A year ago I thought I had it all planned out. I could see my future staring at me right in the eyes. At the beginning of the school year, everything seemed to be going right in the world. I was attending my dream college, I’d happily pledged into Alpha Omicron Pi and was pursuing a special education teaching degree. I was excited to move on from the high school drama and begin the next chapter of my life. Fast forward a couple of months, my happiness as well as my motivation to do my schoolwork began to decrease more and more every day. I kept telling myself that it was the dorm life and that I needed to get out of there. Suddenly, during the most depressing moments in my life, a global pandemic occurred. I got sent home not knowing that I wouldn’t see my friends or sisters again until the following year. However, getting out of those dorms was probably one of the best moments in my life. At that time, I thought they were the reason why I had lost my dedication for the future, but it turns out I was completely wrong.

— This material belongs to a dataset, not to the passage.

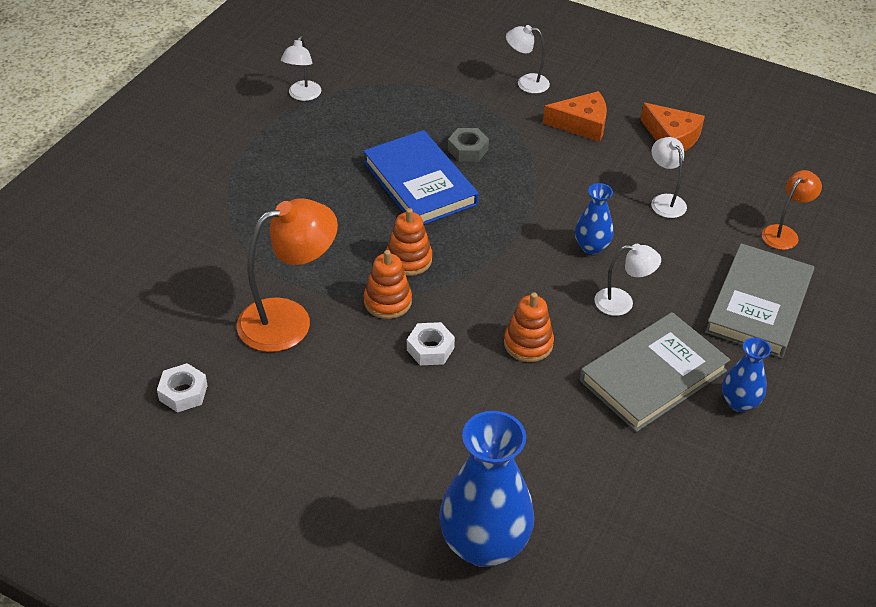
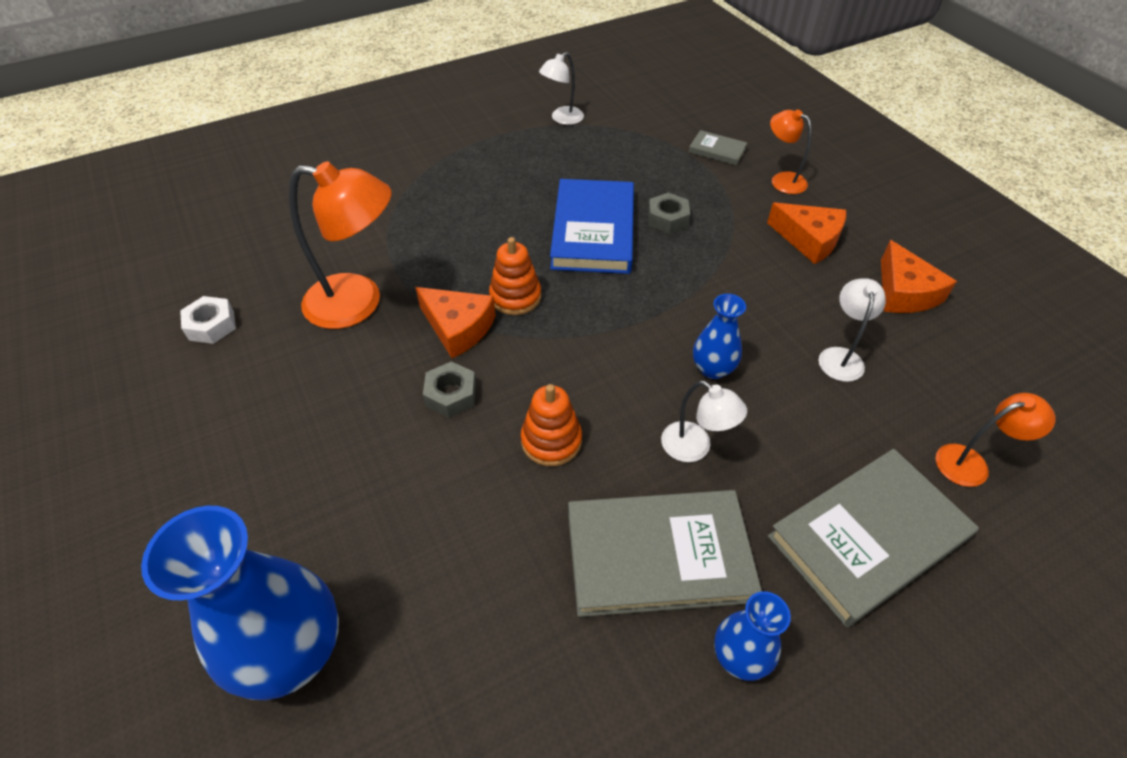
camera: 35 degrees right, 5 degrees up
orange stacking toy [364,250,412,319] -> orange cheese [415,287,496,358]
white nut [407,322,455,365] -> grey nut [423,361,476,417]
white lamp [506,25,550,94] -> orange lamp [770,110,812,194]
none -> grey book [689,130,747,165]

After much consideration, I concluded that the source of the issues was my major. I simply wasn’t as passionate about it as I thought I would be. Nothing was engaging enough to get me to stay committed; the professors, my fellow peers, the class curriculum, it all felt like a drag. After realizing that I didn’t want to continue with special education, I knew that I needed to figure out what I was truly passionate about. The school year was coming to an end and the time to plan and schedule my sophomore year classes was just around the corner. After a late-night conversation with my brother, he opened my eyes to something that I had never considered: interior design. Interior design has been a hobby of mine since I was in the seventh grade. I was just too scared to try it out because of how involved my life was outside of classes. I decided to take a leap of faith and switch my major to interior design. The shift is real, but with the constant support of my family and sorority sisters I am confident that I can succeed in this major. Â
The main reason why I decided to write about this life-changing time is simple. Switching majors can be scary, but if you’re passionate about something, just go for it. As famously said in A Cinderella Story, “never let the fear of striking out keep you from playing the game.” I knew that if I didn’t take this leap of faith, I would be sitting in my future classroom wishing that I had been a little more confident in myself. You want to make sure your major is right for you and that you can flourish in whatever it is you are doing. Even though it took countless nights of overthinking, I know that I made the best choice for my future and I cannot wait to take on the world of interior design!